Fiscal Note: Available.
Effective Date of Substitute Bill: The bill takes effect 90 days after adjournment of the session in which the bill is passed.
Staff Summary of Public Testimony:
(In support) There is concern about the horizontal and vertical mergers that are happening in the health care industry and whether they may drive up costs and drive down choice for consumers. The bill will allow the Attorney General (AG) to take an earlier look at transactions that may have an effect on the availability of health care services before those transactions take place.
The bill provides a tool for the AG to ensure that competition remains vigorous and robust. Currently the AG only learns about these transactions from the news, consumer complaints, or if the parties voluntarily report. Federal reporting requirements apply to transactions of a certain size, which leaves out a number of transactions, including affiliations. This gap in required reporting has led to a number of transactions that have flown below the radar. The bill allows the AG to review these transactions before they occur. It does not provide any additional enforcement authority.
The bill is the first step to achieving government oversight to make sure adequate health care is available to the public. Consolidation of health care providers impacts costs, quality, and access to care for patients, particularly in rural and low-income communities. In the recent Providence and St. Joseph's affiliation, Oregon and California both required these entities to submit information, and public hearings were held on the transaction. Washington should do the same.
(Opposed) Health care providers have major concerns with the bill. The AG already has robust authority to investigate anticompetitive behavior. There is no evidence of a systemic problem in the market that would support this sweeping legislation. Health care providers affiliate in order to preserve access to care in communities and increase efficiencies in operations. Recent government policy has been to increase value-based purchasing, but that explicitly encourages affiliation and consolidation. Although the bill does not create any new legal authority, it does increase regulatory and administrative burdens on providers. After going through the burden of complying with notice requirements, it is not clear how long they will have to wait before they can move ahead with their planned transaction. Currently providers can voluntarily discuss these transactions with the AG and that is a much better and less heavy-handed approach.
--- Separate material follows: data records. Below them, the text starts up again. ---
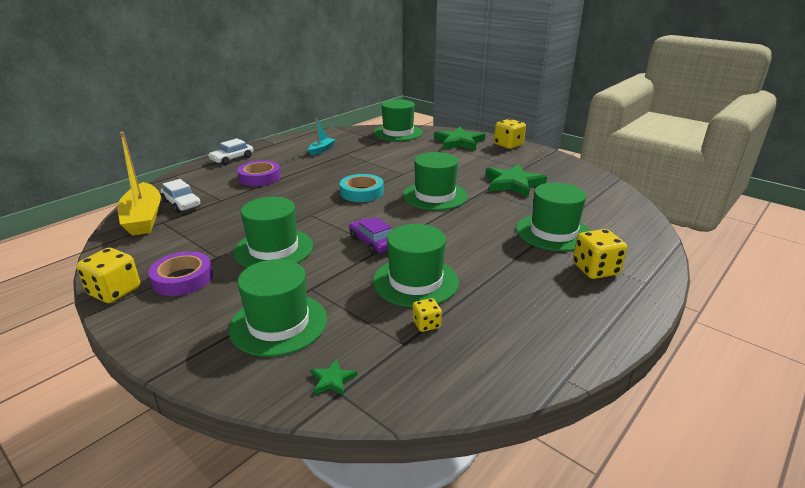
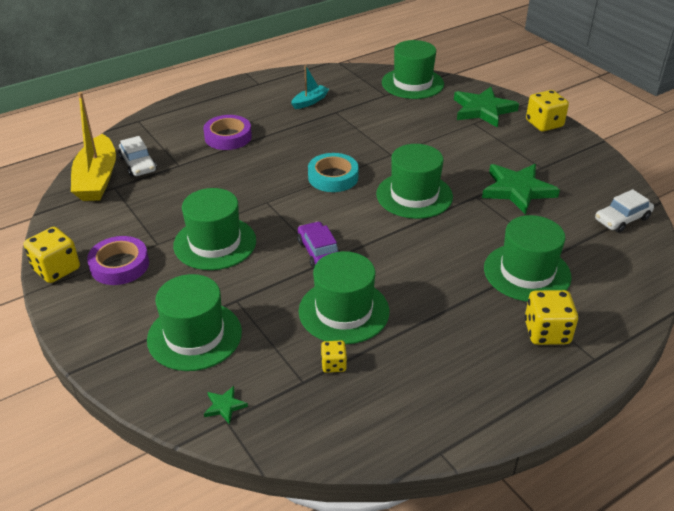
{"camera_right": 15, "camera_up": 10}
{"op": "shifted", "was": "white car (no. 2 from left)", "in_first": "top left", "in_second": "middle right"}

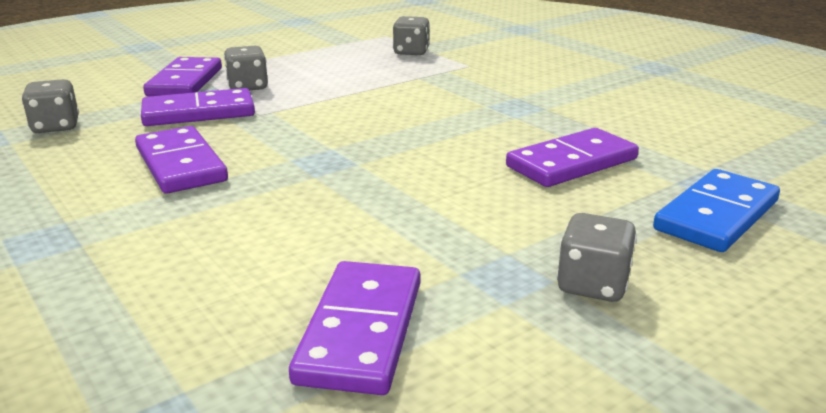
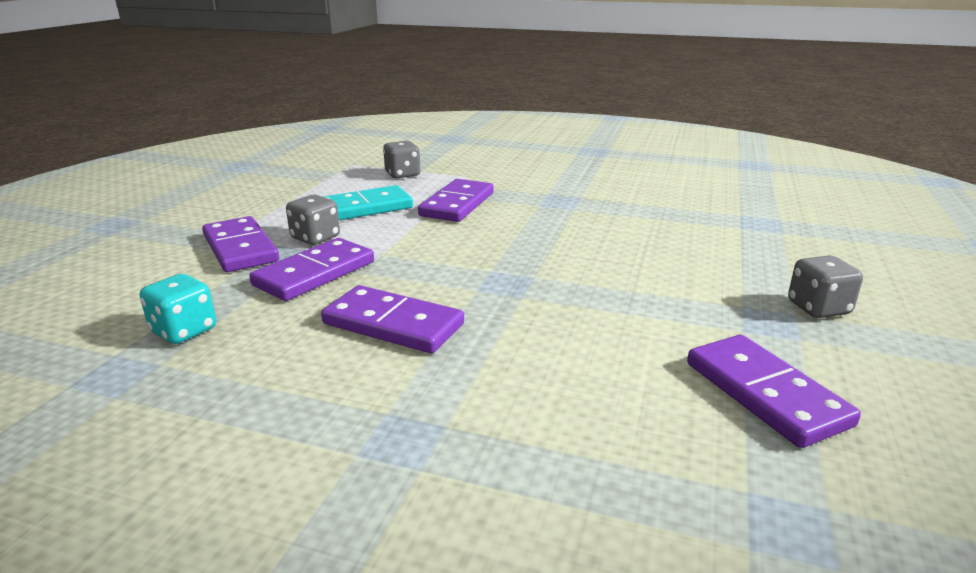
{"camera_right": -35, "camera_up": 0}
{"op": "repainted", "was": "grey dice (no. 1 from left)", "now": "turquoise dice", "in_first": "top left", "in_second": "middle left"}
{"op": "shifted", "was": "purple domino (no. 5 from left in the first image)", "now": "purple domino (no. 4 from left)", "in_first": "middle right", "in_second": "centre"}
{"op": "gone", "was": "blue domino", "in_first": "middle right"}
{"op": "new", "now": "turquoise domino", "in_second": "centre"}

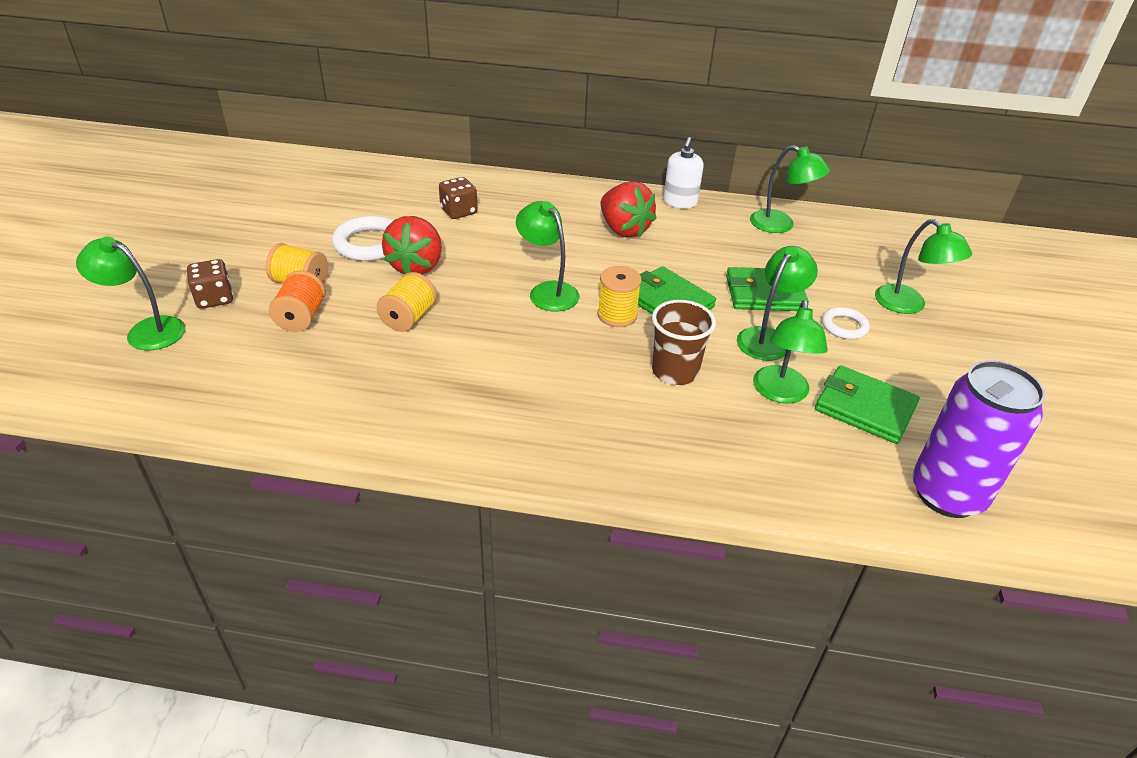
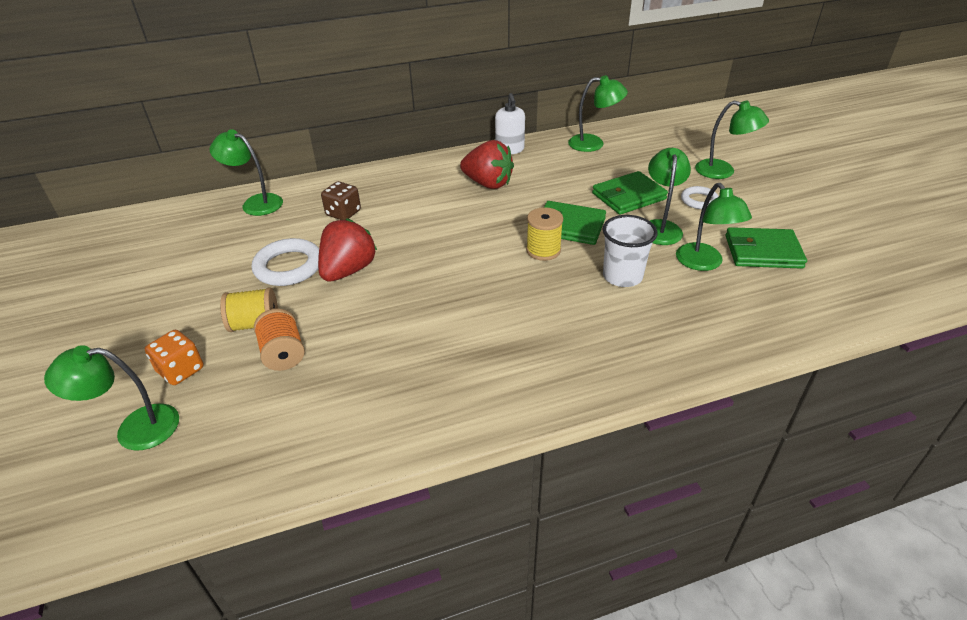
{"camera_right": -25, "camera_up": 0}
{"op": "shifted", "was": "green lamp (no. 2 from left)", "in_first": "centre", "in_second": "top left"}
{"op": "rotated", "was": "red strawberry (no. 1 from left)", "in_first": "top centre", "in_second": "centre", "clockwise": -135}
{"op": "repainted", "was": "brown dice (no. 1 from left)", "now": "orange dice", "in_first": "middle left", "in_second": "middle left"}
{"op": "gone", "was": "yellow spool (no. 2 from left)", "in_first": "centre"}
{"op": "repainted", "was": "brown cup", "now": "white cup", "in_first": "centre", "in_second": "centre"}
{"op": "gone", "was": "purple can", "in_first": "middle right"}

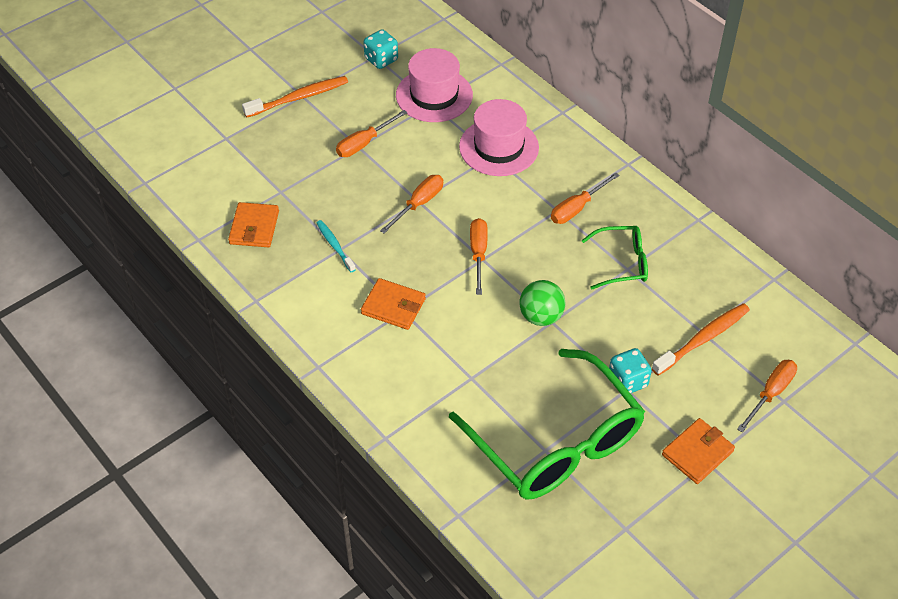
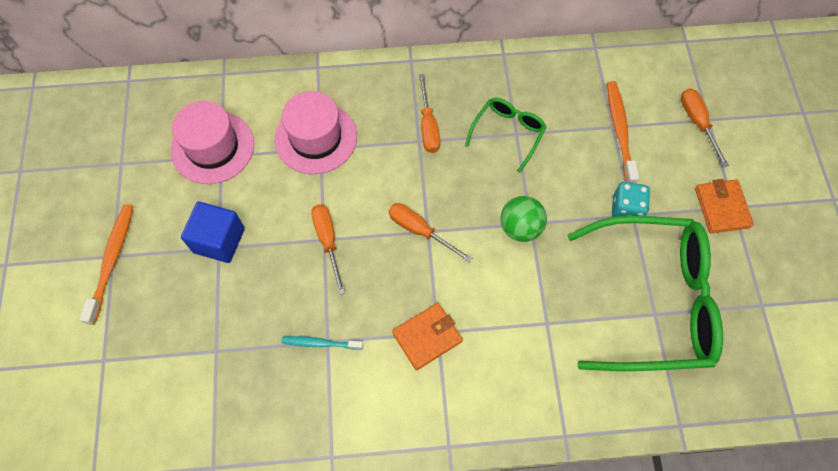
{"camera_right": -55, "camera_up": 15}
{"op": "gone", "was": "turquoise dice (no. 1 from left)", "in_first": "top centre"}
{"op": "swapped", "was": "orange screwdriver (no. 1 from left)", "now": "blue cube", "in_first": "top centre", "in_second": "middle left"}
{"op": "gone", "was": "orange wallet (no. 1 from left)", "in_first": "middle left"}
Almost all of the hospitals in public hospital districts are rural hospitals, and they should be encouraged to engage in relationships and affiliations to avoid closures. Having to hire a lawyer and compile all the material required by the bill will be a real burden on rural hospitals. This is unnecessary because public hospital districts are already public and transparent. Small primary care practitioners are struggling to make ends meet. Their business model no longer works so the ability to affiliate with other providers is very important and should not be taken away. Losing primary care practitioners has negative consequences that will increase costs and negatively impact the public's access to health care.
Persons Testifying: (In support) Elisabeth Smith, American Civil Liberties Union Washington; and Erica Koscher, Office of the Attorney General.
(Opposed) Chris Bandoli, Washington State Hospital Association; Ben Lindekugel, Association of Public Hospital Districts; Roman Daniels-Brown, Washington State Medical Association; and Sharon Crowell, The Vancouver Clinic.
Persons Signed In To Testify But Not Testifying: None.